18. A method according to claim 17, further comprising retrofitting the fueling system with the local controller.

19. A method according to claim 17, further comprising sending the sensor data to a centralized monitor.

20. A method according to claim 17, further comprising performing in-station diagnostics of the fueling system.

21. A method according to claim 17, further comprising disabling a malfunctioning unit of a dispenser of the fueling system without having to disable power to the dispenser.

22. A hazardous location data concentrator configured to communicate sensor information from a sensor device of a fueling system, found in a hazardous area, to a remote controller device of the fueling system, the remote controller found in a non-hazardous area, the concentrator comprising:

means for maintaining intrinsic safety of circuitry coupling the sensor information originating from the sensor in the hazardous area to a local controller in the non-hazardous area;

means for explosion proofing a portion of a power line located in a hazardous area, the power line configured to power at least one component of the fueling system;

means for communicating the sensor information from the sensor via the circuitry to the local controller;

means for receiving the sensor information at the local controller via an intrinsically safe barrier coupled to the circuitry; and

means for sending the sensor information from the local controller to a remote controller via the power line.

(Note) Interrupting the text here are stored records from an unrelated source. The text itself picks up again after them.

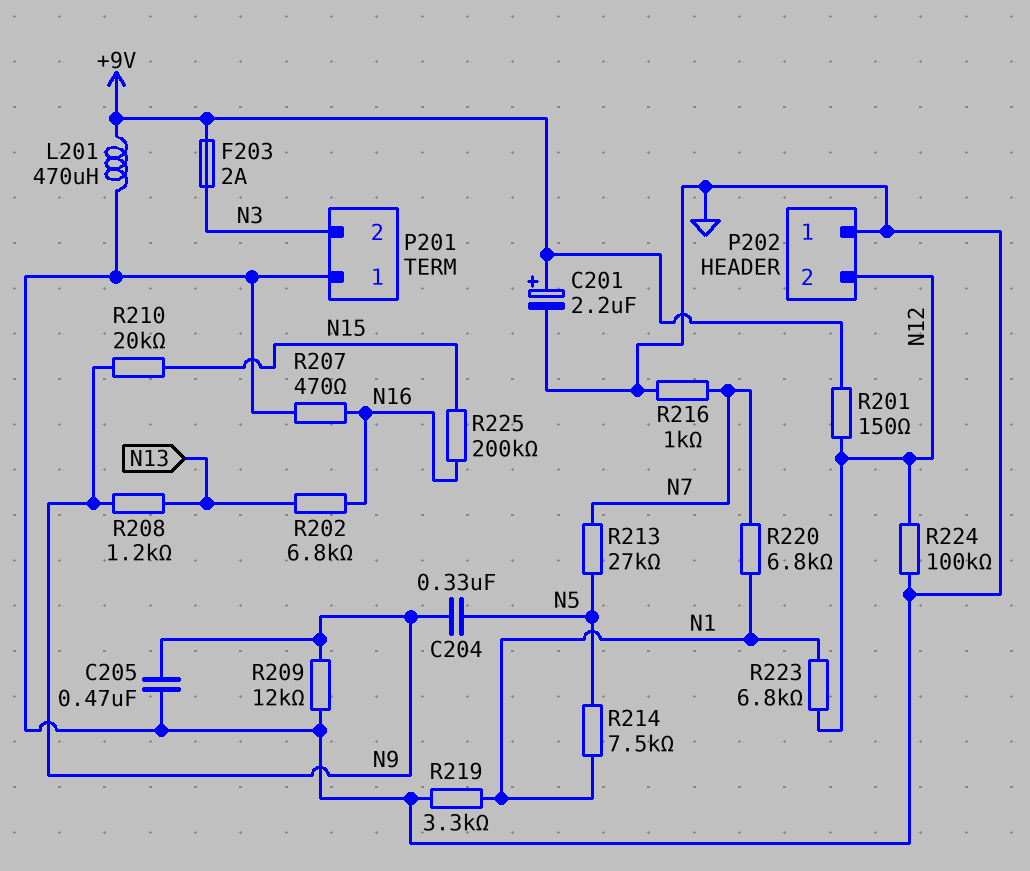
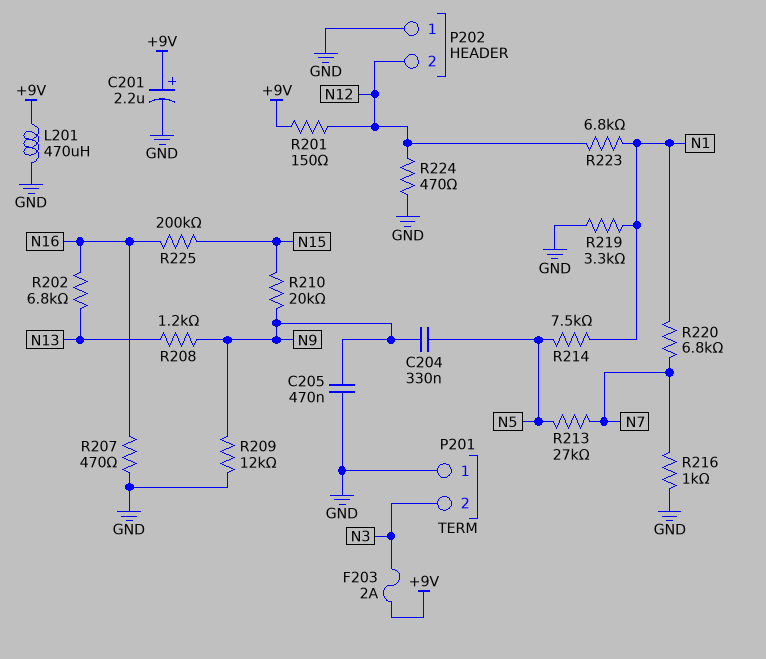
R224: 100k (GND, N12) -> 470 (GND, N12)

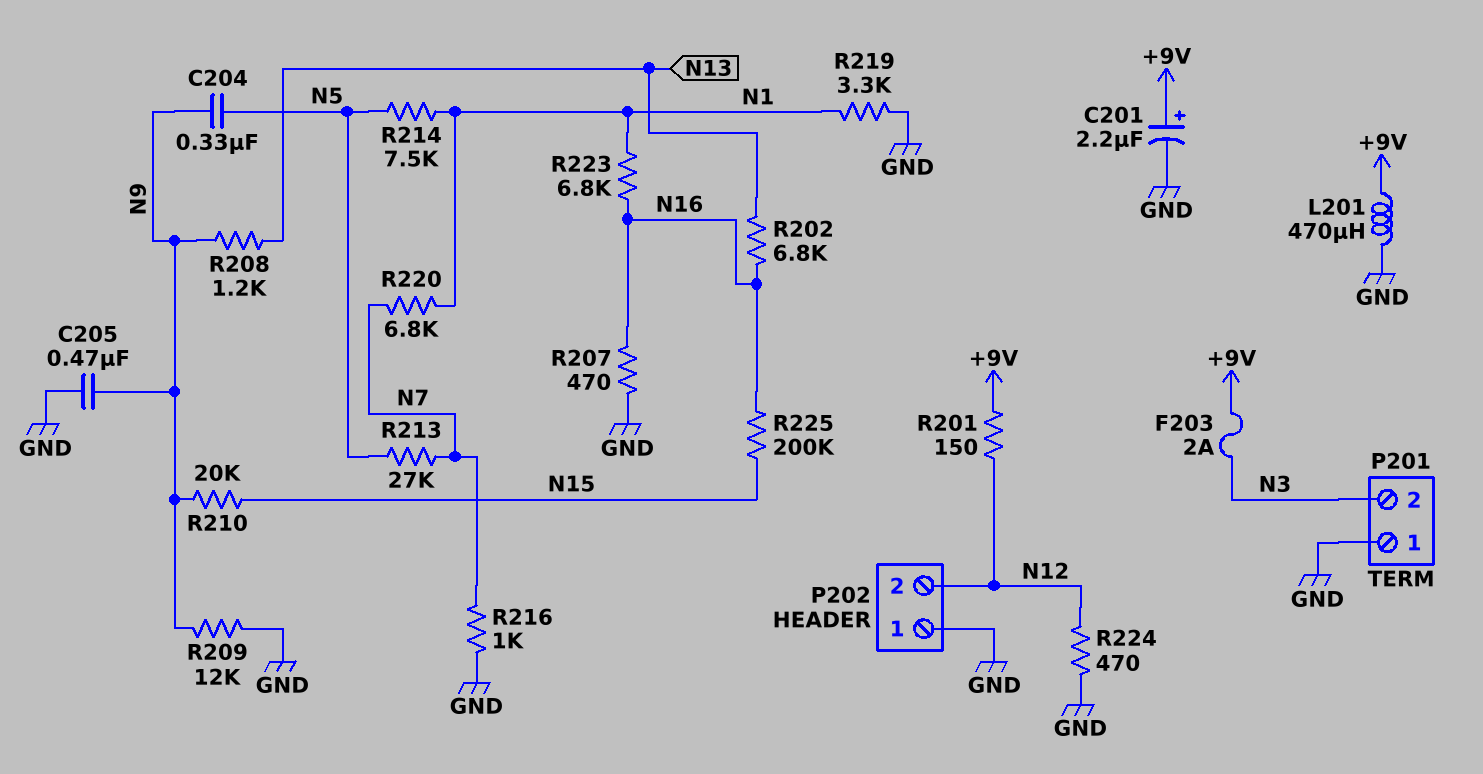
R223: 6.8k (N1, N12) -> 6.8k (N1, N16)

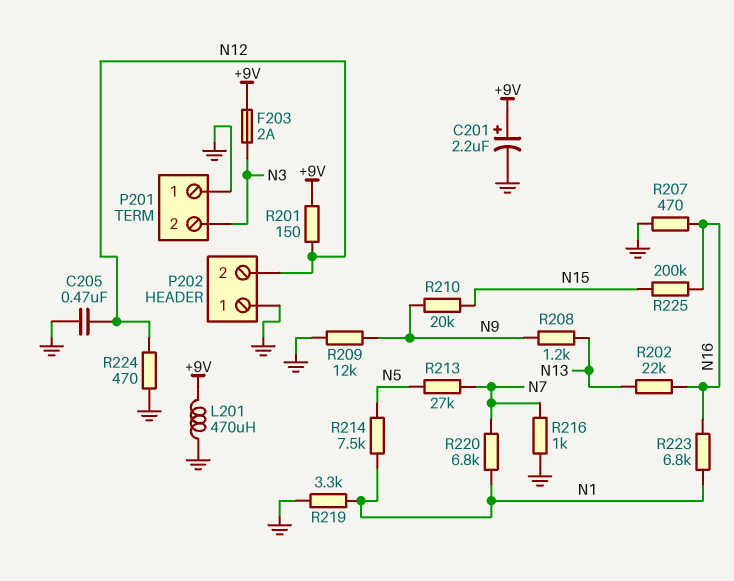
C204: 330nF (N5, N9) -> none
C205: 470nF (GND, N9) -> 470nF (GND, N12)
R202: 6.8k (N13, N16) -> 22k (N13, N16)

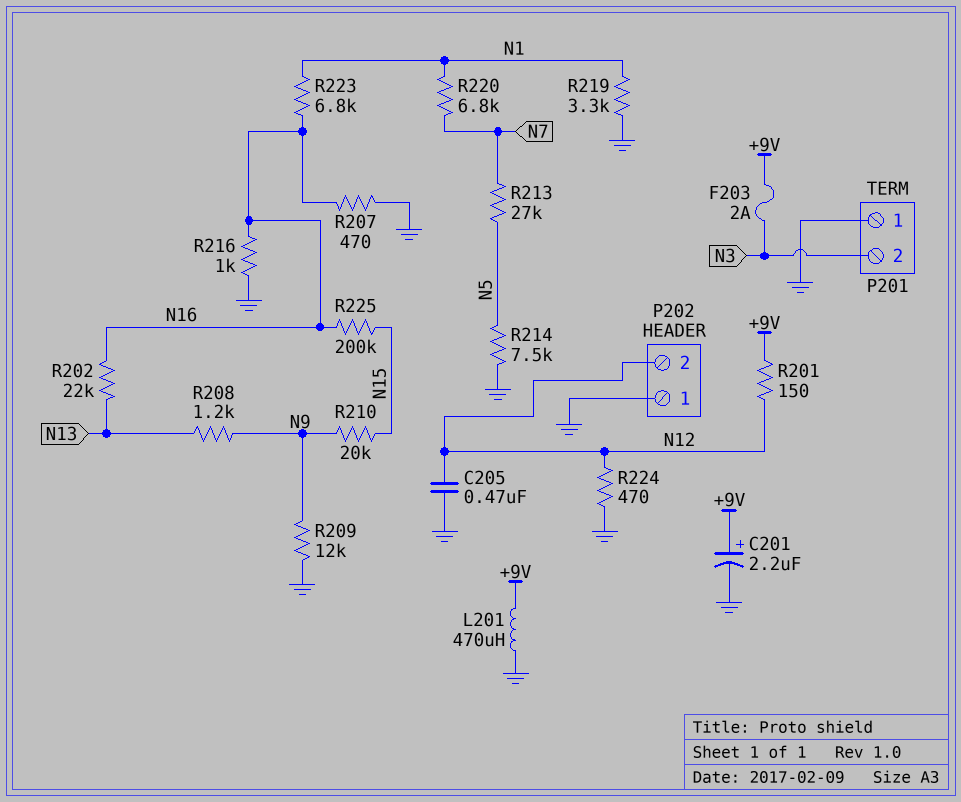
R214: 7.5k (N1, N5) -> 7.5k (GND, N5)
R216: 1k (GND, N7) -> 1k (GND, N16)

23. For a fueling system for delivering fuel to a vehicle, the system including a fuel dispenser housing and a Stage II vapor recovery system, the vapor recovery system including an intrinsically safe vapor flow sensor and an intrinsically safe vapor pressure sensor, a monitoring system for monitoring the vapor flow sensor and the vapor pressure sensor, the monitoring system comprising:

a controller;

power line providing power to the controller; and

a data concentrator disposed in the dispenser housing and coupled to the power line, the data concentrator configured to received information from the sensors and to communicate the received information to the controller, the data concentrator including an intrinsically safe barrier for communicatively coupling the data concentrator to the sensors, and circuitry communicatively coupled between the intrinsically safe barrier and the power line for receiving electrical signals from the sensors and transmitting the received signals to the controller over the power line.

24. For a fueling system for fueling a vehicle, the fueling system including a controller, an intrinsically safe sensor located in a hazardous area, and a power line providing power to the controller, a data concentrator coupled to the power line and configured to communicate information from the sensor to the controller, the concentrator comprising:

an intrinsically safe barrier for communicatively coupling the data concentrator to the sensor; and

circuitry communicatively coupled between the intrinsically safe barrier and the power line for receiving electrical signals from the sensor and transmitting the received signals to the controller over the power line.

25. A concentrator according to claim 24, wherein the fueling system includes a fuel dispenser housing and the data concentrator is located in the dispenser.

26. A concentrator according to claim 26, wherein the circuitry includes a local controller coupled to the intrinsically safe barrier, the local controller coupled to a power line communication modulator configured to communicate the information from the sensor to the controller.